Data from a collection:
——————————

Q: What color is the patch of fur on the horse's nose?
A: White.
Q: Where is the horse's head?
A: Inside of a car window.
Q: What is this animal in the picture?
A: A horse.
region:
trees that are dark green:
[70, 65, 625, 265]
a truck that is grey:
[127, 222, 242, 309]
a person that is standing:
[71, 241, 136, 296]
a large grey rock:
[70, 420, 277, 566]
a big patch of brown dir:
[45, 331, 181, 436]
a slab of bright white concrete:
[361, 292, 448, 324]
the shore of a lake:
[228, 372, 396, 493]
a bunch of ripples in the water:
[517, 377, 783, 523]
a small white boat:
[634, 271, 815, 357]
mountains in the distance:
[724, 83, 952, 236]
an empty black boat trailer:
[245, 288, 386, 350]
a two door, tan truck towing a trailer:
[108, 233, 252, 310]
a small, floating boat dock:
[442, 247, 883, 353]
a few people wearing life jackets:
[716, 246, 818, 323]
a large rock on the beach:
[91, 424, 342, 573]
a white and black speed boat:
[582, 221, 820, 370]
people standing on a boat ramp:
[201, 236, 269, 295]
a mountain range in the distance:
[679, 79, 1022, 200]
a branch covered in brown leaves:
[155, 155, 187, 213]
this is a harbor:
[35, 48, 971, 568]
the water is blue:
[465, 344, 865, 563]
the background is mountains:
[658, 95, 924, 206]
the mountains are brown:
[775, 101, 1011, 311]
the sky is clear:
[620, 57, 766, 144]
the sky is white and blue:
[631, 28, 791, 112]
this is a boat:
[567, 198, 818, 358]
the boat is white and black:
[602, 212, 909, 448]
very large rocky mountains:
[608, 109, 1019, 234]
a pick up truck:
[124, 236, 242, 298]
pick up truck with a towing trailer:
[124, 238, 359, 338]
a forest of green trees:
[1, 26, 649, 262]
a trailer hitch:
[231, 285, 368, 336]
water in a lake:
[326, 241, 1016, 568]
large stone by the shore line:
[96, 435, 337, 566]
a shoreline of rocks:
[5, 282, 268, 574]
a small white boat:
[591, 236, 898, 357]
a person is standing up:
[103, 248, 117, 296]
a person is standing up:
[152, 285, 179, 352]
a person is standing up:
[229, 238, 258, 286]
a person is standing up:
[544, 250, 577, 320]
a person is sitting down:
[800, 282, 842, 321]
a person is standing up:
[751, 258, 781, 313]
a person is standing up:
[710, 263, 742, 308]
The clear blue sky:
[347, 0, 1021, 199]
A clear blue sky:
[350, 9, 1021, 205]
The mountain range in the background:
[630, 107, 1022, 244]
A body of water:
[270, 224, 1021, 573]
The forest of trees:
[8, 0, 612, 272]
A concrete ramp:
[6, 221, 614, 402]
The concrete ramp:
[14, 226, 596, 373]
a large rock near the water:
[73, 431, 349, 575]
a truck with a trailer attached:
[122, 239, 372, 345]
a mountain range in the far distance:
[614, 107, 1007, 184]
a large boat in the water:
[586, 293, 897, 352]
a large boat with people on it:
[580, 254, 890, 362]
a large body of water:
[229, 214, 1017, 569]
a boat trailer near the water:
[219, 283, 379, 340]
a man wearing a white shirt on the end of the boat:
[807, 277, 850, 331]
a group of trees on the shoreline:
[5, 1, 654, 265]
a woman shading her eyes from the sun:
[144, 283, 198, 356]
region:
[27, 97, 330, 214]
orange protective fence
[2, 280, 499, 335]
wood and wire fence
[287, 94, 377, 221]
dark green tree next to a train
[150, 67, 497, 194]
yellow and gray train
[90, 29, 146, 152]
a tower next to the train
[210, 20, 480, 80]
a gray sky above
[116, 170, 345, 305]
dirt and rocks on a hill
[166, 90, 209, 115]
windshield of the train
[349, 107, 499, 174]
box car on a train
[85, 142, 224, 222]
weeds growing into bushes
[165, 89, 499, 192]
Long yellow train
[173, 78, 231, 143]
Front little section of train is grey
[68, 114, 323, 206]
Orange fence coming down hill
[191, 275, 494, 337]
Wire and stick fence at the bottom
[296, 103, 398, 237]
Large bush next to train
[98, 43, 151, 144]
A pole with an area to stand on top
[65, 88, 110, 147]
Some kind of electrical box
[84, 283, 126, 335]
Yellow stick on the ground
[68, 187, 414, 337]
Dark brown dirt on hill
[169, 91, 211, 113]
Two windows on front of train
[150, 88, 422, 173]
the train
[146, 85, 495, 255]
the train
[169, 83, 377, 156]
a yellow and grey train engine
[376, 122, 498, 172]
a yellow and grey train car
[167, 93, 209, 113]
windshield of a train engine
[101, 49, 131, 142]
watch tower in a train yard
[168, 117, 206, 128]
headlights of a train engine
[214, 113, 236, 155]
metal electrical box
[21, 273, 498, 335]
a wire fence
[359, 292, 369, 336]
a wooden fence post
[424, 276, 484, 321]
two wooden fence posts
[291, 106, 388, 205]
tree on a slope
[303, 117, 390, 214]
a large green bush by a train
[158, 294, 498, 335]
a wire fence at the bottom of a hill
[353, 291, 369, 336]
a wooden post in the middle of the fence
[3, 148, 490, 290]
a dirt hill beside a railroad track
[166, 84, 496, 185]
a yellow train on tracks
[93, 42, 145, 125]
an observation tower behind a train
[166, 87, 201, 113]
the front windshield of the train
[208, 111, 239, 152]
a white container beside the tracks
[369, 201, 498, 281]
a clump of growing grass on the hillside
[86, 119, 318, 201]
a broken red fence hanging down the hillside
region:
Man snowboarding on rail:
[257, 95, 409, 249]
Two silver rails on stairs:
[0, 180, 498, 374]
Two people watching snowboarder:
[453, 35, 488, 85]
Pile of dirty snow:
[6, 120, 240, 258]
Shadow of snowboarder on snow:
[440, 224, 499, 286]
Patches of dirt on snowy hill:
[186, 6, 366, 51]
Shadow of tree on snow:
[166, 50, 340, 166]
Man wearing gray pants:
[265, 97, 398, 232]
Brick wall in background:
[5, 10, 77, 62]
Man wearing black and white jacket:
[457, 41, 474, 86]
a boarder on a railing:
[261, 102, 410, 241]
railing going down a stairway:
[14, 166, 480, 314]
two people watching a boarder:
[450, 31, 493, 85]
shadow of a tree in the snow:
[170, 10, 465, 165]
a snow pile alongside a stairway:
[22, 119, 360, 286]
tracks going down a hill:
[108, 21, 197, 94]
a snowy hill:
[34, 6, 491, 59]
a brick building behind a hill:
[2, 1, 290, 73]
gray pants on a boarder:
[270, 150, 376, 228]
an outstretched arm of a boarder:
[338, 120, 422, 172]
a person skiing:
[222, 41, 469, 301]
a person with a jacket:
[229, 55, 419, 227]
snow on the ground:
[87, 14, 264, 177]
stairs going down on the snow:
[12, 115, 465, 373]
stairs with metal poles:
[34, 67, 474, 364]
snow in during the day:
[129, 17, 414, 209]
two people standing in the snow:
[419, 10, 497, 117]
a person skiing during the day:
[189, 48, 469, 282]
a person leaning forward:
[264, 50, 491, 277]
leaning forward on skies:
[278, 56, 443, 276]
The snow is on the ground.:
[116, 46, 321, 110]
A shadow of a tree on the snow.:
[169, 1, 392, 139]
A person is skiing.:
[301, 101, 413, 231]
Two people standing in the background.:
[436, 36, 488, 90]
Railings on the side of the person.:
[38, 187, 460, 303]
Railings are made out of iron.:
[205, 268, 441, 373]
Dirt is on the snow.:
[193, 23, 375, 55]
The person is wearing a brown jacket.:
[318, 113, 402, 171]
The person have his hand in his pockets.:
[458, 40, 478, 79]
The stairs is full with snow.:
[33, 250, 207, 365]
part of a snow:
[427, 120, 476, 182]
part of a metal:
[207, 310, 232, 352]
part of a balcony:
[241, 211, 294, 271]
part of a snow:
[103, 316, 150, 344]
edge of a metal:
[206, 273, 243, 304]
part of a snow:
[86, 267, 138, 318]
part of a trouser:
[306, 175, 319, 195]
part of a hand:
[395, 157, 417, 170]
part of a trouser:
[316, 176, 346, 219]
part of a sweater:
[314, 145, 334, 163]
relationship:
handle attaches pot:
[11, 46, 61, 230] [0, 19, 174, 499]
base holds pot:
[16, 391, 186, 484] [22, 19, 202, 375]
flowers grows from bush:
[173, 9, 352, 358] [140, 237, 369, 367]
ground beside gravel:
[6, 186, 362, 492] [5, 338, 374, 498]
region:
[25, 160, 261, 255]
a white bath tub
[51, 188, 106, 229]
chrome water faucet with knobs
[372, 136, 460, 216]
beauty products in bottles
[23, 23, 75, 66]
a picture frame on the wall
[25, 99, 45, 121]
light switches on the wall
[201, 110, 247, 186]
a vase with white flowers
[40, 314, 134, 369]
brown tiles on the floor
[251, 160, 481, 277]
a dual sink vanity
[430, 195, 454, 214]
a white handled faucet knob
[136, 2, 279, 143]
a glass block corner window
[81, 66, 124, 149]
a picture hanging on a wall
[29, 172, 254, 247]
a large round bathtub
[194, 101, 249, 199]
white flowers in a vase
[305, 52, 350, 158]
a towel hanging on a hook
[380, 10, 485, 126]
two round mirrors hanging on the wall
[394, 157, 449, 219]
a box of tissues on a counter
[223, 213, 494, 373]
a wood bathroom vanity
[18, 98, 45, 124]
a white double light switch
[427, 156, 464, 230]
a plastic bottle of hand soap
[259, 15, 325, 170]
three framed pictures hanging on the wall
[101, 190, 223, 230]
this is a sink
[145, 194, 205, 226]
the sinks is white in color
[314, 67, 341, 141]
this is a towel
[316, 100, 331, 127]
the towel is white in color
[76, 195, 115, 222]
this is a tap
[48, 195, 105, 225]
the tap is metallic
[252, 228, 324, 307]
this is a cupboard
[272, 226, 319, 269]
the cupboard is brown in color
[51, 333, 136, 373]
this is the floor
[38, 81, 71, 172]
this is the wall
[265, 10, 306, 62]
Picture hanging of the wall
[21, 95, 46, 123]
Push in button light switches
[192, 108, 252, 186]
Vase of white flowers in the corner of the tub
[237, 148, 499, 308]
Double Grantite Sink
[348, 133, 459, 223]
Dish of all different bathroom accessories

——————————

- _What you will do_: Format the data as a Markdown table with the columns Row and Line, starting with the line that contains "mountains in the" and going on through the line that contains "[201, 236, 269, 295]". Number each line in Row, put the line itself in Line, and leave out blank lines.

- _Task response_:
| Row | Line |
|---|---|
| 1 | mountains in the distance: |
| 2 | [724, 83, 952, 236] |
| 3 | an empty black boat trailer: |
| 4 | [245, 288, 386, 350] |
| 5 | a two door, tan truck towing a trailer: |
| 6 | [108, 233, 252, 310] |
| 7 | a small, floating boat dock: |
| 8 | [442, 247, 883, 353] |
| 9 | a few people wearing life jackets: |
| 10 | [716, 246, 818, 323] |
| 11 | a large rock on the beach: |
| 12 | [91, 424, 342, 573] |
| 13 | a white and black speed boat: |
| 14 | [582, 221, 820, 370] |
| 15 | people standing on a boat ramp: |
| 16 | [201, 236, 269, 295] |